═════ Entries supplied ═════
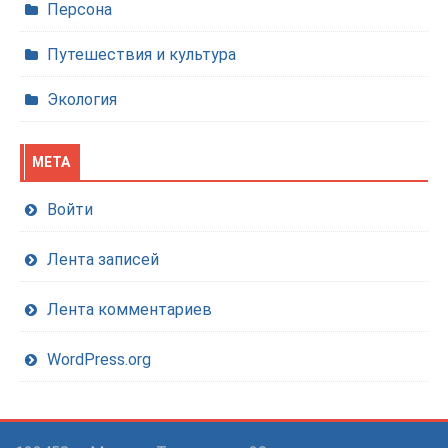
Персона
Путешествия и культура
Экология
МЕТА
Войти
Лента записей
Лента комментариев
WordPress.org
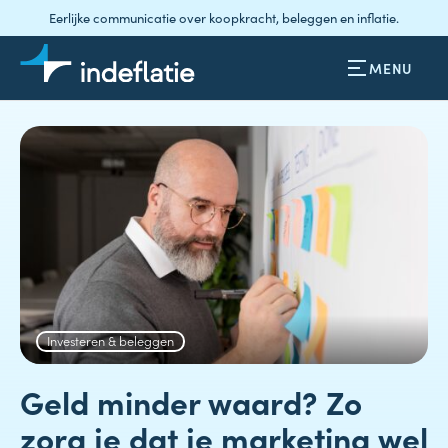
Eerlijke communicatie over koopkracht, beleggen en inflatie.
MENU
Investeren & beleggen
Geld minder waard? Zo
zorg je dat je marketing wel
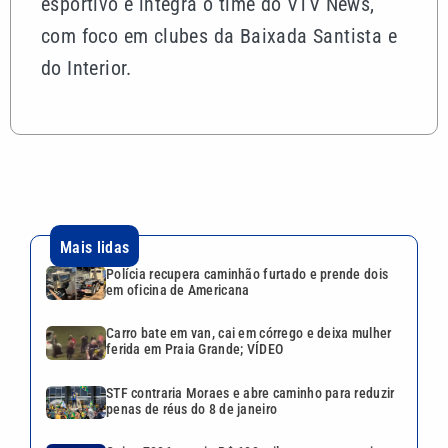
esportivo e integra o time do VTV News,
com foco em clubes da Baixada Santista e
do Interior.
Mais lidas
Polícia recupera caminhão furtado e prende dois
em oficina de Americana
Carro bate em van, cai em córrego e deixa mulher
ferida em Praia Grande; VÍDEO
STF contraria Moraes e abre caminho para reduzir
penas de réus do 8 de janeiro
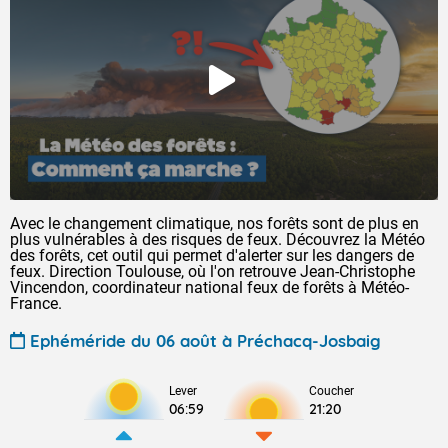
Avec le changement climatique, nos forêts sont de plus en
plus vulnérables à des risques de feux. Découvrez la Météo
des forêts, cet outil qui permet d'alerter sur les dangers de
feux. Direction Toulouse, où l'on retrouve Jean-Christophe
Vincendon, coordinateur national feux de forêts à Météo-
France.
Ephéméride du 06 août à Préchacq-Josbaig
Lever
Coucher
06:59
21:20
═════
═════ Entries supplied ═════
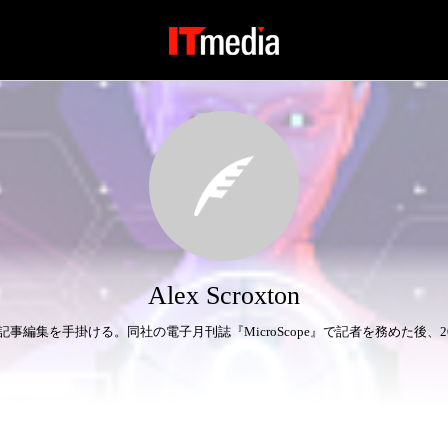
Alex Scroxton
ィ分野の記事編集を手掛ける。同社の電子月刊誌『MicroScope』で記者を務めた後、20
═════
- Exercise goal -
Lines of the listing above that hold the string "Météo" should each be copied.

- Reply to the task -
plus vulnérables à des risques de feux. Découvrez la Météo
Vincendon, coordinateur national feux de forêts à Météo-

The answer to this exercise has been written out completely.